The Verdict: If you haven’t seen this, don’t put it off like I did and go watch it (it’s streaming on Netflix)!  This is a classic for a reason, and it’s a classic that stands the test of time (unlike the now laughable Exorcist).


#64: Bolt

December 20, 2009

Well, in probably the best year as a whole for animated movies of the decade, I decided to take a return trip to the dark ages of 2008 (oh Wall*E, how much better you would have enjoyed 2009).

So what’s it about?: A TV superdog thinks he’s a real superdog, and goes on a mission to rescue his person when they are seperated after filming a cliff-hanger.  With the help of his fellow talking animal friends, chaos ensues all the way to Hollywood.

The Good: It’s cute.  And, while not a fantastic family film, it’s still good enough to entertain the whole family and maintain my theory that kid movies don’t have to be stupid to please them.  And it has some classic moments.

The Bad: You have to listen to Miley Cyrus’s voice for a good third of the film, and that’s enough to drive some people over the edge.  And sadly it gets a little too sappy at times.

The Verdict: A great movie to rent with the kids a good enough addition to the okay collection of Disney 3D animated movies.  But not anything worth writing home about.


#57: The Big Lebowski

December 15, 2009

Another cult classic that I haven’t seen (and some how managed to avoid at college).  So I figured I might as well watch it!

So what’s it about?: A bowling-loving, easygoing slacker is mistaken for millionaire of the same name, resulting in an adventure all over Los Angeles to meet a crazy cast of characters and a crap load of ensuing chaos.

The Good: I’ll admit, this movie made no sense, until I saw it was a Coen brothers’ film, and then it all came together!  But even so, this film is beautifully sewn together.  It’s a movie that just should be a total mess, and yet totally works.  The characters are totally outrageous, yet you feel as though you could run into them on the street or at your local bowling alley tomorrow.  The movie is shot beautifully.  The soundtrack is not just a collection of great songs but actually add to the movie.  And this film has all the elements of a cult classic: quotability, quirkiness, and the ability to stand up to and even get better with repeat viewings.

The Bad: Another element of a cult classic: it’s not accessible to everyone.

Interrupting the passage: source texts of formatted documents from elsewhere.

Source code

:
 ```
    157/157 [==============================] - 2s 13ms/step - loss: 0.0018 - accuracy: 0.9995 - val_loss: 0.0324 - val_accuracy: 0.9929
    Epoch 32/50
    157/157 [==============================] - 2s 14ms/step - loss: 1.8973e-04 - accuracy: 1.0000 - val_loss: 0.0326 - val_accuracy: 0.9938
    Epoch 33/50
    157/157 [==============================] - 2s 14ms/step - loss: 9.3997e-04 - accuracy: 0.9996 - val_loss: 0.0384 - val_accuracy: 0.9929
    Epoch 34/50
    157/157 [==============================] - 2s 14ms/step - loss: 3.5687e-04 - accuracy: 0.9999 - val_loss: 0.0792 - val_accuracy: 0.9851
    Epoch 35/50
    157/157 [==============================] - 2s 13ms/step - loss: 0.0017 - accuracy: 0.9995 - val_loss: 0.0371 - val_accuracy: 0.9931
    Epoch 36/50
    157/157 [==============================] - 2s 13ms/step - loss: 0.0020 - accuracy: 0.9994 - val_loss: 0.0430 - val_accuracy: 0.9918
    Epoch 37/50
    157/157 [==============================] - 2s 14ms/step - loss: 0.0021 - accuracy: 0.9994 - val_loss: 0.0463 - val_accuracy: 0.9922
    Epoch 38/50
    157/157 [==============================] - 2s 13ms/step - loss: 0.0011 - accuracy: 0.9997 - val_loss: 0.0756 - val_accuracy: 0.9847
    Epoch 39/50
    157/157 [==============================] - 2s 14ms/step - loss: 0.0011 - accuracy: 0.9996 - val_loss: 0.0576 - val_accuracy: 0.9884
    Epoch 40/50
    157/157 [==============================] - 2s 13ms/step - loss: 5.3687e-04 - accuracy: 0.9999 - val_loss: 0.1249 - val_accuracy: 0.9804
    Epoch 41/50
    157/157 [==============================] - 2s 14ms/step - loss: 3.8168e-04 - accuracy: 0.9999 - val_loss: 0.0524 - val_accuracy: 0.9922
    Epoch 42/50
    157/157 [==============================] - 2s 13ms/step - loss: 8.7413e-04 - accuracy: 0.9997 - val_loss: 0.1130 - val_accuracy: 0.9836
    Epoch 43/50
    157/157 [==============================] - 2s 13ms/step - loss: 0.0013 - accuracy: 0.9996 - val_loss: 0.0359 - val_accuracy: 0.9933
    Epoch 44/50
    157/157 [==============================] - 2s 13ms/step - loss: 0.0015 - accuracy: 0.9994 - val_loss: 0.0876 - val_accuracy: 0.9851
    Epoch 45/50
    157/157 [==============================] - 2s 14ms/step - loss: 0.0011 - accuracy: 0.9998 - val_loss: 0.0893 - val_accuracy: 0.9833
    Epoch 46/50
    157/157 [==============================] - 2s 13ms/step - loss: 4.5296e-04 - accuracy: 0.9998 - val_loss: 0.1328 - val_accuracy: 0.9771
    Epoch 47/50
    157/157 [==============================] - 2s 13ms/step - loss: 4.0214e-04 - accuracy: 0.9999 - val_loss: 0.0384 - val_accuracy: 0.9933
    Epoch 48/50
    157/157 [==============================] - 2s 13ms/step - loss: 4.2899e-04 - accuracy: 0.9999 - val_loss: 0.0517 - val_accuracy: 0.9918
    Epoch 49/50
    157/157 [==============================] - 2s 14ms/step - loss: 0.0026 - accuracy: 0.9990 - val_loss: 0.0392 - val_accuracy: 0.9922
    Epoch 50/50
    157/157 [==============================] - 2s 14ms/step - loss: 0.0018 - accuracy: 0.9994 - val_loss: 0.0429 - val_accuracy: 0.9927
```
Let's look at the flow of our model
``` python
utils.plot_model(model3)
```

The Verdict: It’s a movie everyone has to see once.  And should probably be watched again.


#52: Bonnie and Clyde

November 28, 2009

So what’s it about?: Bonnie and Clyde rob banks and chaos ensues.

The Good: This film is considered a classic for a reason.  It’s a good film.  The script is well written, the acting is well done, and from a cinematography stand point there were some really cool shots in this.  You could just tell the crew put a lot of thought into this film and it shows.  And it has what all good films have: a good beginning and a killer ending.

The Bad: Like I feel most older films suffer from, this movie dragged on at times from the result of its slower pacing.  And Faye Dunaway and Estelle Parsons were so annoying at times that I began to hate them both, which was definitely more the fault of the characters rather than the actresses.

The Verdict: A must see for any fan of well made films, but if you are looking for a high octane gangster movie, perhaps look for something a little newer.